PASSAGE FOR REVIEW:
==*==
As an Amazon Associate FixlyGuide earns from qualifying purchases — at no extra cost to you. Prices and availability are accurate as of publication and subject to change.

Quick Answer

The most common mistake when winterizing a sprinkler system is not completely removing all water, especially from the backflow preventer and critical low points in the system. This oversight can lead to frozen water expanding, cracking pipes, damaging sprinkler heads, and even shattering the backflow preventer, resulting in thousands of dollars in repairs come spring. The safest and most effective DIY method for homeowners involves using an air compressor to blow out the lines, ensuring every drop of water is expelled before freezing temperatures hit. This article will guide you through the process, helping you avoid this costly error.

The Problem

You wake up to a sudden cold snap. The news predicts temperatures plummeting below freezing tonight, and you realize you haven't winterized your sprinkler system. Panic sets in. Water left in sprinkler pipes, valves, and especially the backflow preventer can expand when it freezes, exerting immense pressure. This pressure can cause pipes to burst, fittings to crack, and internal components of the backflow preventer to shatter. The result? A non-functional irrigation system, significant water leaks, and a hefty repair bill in the spring, often requiring professional intervention for complete system replacement or extensive pipe repair. The problem isn't just about emptying the lines; it's about ensuring all water is gone, even from the seemingly insignificant nooks and crannies.
==*==
DATA LISTING:

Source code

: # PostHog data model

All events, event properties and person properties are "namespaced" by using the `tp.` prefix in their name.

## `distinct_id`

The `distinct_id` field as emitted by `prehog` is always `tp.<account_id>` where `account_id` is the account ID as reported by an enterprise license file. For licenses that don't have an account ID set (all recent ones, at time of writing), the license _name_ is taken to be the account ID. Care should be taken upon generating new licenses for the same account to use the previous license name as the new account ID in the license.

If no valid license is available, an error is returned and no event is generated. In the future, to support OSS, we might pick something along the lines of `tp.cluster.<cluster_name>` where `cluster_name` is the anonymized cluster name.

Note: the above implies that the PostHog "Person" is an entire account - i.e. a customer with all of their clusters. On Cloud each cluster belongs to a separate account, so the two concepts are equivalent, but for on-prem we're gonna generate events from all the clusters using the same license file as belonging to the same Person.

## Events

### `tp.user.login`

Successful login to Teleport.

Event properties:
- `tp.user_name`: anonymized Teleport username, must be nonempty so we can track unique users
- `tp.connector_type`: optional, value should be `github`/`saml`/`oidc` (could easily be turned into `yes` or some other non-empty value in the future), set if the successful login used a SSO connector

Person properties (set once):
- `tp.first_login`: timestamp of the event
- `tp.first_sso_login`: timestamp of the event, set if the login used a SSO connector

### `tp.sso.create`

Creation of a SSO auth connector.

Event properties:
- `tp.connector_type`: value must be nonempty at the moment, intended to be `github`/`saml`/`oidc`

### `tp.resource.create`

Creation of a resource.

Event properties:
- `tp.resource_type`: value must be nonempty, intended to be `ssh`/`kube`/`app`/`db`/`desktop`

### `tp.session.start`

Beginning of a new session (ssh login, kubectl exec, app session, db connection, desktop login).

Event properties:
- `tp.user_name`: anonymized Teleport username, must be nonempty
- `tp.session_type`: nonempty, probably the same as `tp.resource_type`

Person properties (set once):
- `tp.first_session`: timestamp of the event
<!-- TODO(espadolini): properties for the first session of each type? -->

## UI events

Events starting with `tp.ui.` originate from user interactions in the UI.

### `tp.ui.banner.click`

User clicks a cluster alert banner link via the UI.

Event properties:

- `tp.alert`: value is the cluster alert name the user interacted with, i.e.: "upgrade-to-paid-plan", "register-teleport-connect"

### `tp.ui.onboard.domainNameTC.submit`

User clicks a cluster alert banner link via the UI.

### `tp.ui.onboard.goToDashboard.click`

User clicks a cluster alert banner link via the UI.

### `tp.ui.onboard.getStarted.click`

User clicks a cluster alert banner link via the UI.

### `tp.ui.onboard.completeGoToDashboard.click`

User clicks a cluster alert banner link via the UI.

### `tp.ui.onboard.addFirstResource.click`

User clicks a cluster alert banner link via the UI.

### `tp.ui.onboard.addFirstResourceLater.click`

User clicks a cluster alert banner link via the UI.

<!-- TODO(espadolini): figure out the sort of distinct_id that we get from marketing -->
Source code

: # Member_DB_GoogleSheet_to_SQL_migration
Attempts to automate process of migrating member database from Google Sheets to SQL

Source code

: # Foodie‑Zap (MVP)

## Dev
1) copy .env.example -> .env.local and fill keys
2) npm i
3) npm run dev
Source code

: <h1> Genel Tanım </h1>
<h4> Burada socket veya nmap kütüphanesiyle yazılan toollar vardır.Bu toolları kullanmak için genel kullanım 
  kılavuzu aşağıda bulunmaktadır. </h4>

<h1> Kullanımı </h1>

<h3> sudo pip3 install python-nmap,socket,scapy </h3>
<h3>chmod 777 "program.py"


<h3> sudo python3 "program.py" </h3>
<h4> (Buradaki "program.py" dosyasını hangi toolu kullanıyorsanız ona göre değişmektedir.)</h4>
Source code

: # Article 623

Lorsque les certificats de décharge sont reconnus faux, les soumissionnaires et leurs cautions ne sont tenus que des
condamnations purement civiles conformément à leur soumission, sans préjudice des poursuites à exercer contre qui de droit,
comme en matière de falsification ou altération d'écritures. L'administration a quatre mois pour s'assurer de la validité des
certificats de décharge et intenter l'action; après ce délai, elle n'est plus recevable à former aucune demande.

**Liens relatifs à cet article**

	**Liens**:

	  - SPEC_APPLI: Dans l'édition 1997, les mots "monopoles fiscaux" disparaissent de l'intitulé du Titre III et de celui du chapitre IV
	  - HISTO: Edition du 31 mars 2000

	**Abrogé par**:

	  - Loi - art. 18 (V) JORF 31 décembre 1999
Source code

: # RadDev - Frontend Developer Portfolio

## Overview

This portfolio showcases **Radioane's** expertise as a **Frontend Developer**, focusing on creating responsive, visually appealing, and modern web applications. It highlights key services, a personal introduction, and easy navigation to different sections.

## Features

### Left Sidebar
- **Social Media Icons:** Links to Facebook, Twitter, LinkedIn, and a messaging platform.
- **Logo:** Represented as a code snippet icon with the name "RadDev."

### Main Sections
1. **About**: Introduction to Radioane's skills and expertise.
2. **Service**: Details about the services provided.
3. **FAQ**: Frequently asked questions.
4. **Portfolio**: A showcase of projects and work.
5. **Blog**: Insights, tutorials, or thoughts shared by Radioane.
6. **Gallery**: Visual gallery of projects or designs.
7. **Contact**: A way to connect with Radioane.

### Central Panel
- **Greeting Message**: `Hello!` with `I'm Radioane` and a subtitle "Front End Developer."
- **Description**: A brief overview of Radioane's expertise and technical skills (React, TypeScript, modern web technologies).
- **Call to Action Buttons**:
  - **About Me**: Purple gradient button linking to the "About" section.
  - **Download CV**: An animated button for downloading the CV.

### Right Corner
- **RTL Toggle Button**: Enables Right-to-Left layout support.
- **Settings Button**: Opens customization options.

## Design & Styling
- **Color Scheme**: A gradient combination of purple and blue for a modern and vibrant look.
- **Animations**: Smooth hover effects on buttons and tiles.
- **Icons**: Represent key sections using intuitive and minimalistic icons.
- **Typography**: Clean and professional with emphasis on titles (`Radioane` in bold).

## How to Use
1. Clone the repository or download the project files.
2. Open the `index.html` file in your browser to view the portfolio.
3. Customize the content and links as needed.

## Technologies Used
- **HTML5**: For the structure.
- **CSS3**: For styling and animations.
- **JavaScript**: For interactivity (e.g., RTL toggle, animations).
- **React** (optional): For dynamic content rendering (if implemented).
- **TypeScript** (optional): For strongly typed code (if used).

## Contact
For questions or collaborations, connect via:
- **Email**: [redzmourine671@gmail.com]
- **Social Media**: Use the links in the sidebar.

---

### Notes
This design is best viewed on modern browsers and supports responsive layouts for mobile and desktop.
==*==
WHAT YOU NEED TO DO:
1 - Answer these from the sprinkler winterizing passage, one line each:
(a) What does it call the most common mistake when winterizing a sprinkler system?
(b) What tool does the safest DIY method use to clear the lines?
(c) What forecast does the news give in the opening scenario of "The Problem"?
2 - List every place in the system where, according to the section headed "The Problem" in the sprinkler winterizing passage, water left behind can expand when it freezes.
3 - Repeat word for word the part of the sprinkler winterizing passage that begins at the words "Quick Answer" and stops after "this costly error.".

ANSWERS TO EACH TASK:
1 -
(a) Not completely removing all water, especially from the backflow preventer and critical low points in the system.
(b) An air compressor.
(c) Temperatures plummeting below freezing tonight.

2 -
- Sprinkler pipes
- Valves
- The backflow preventer

3 -
Quick Answer

The most common mistake when winterizing a sprinkler system is not completely removing all water, especially from the backflow preventer and critical low points in the system. This oversight can lead to frozen water expanding, cracking pipes, damaging sprinkler heads, and even shattering the backflow preventer, resulting in thousands of dollars in repairs come spring. The safest and most effective DIY method for homeowners involves using an air compressor to blow out the lines, ensuring every drop of water is expelled before freezing temperatures hit. This article will guide you through the process, helping you avoid this costly error.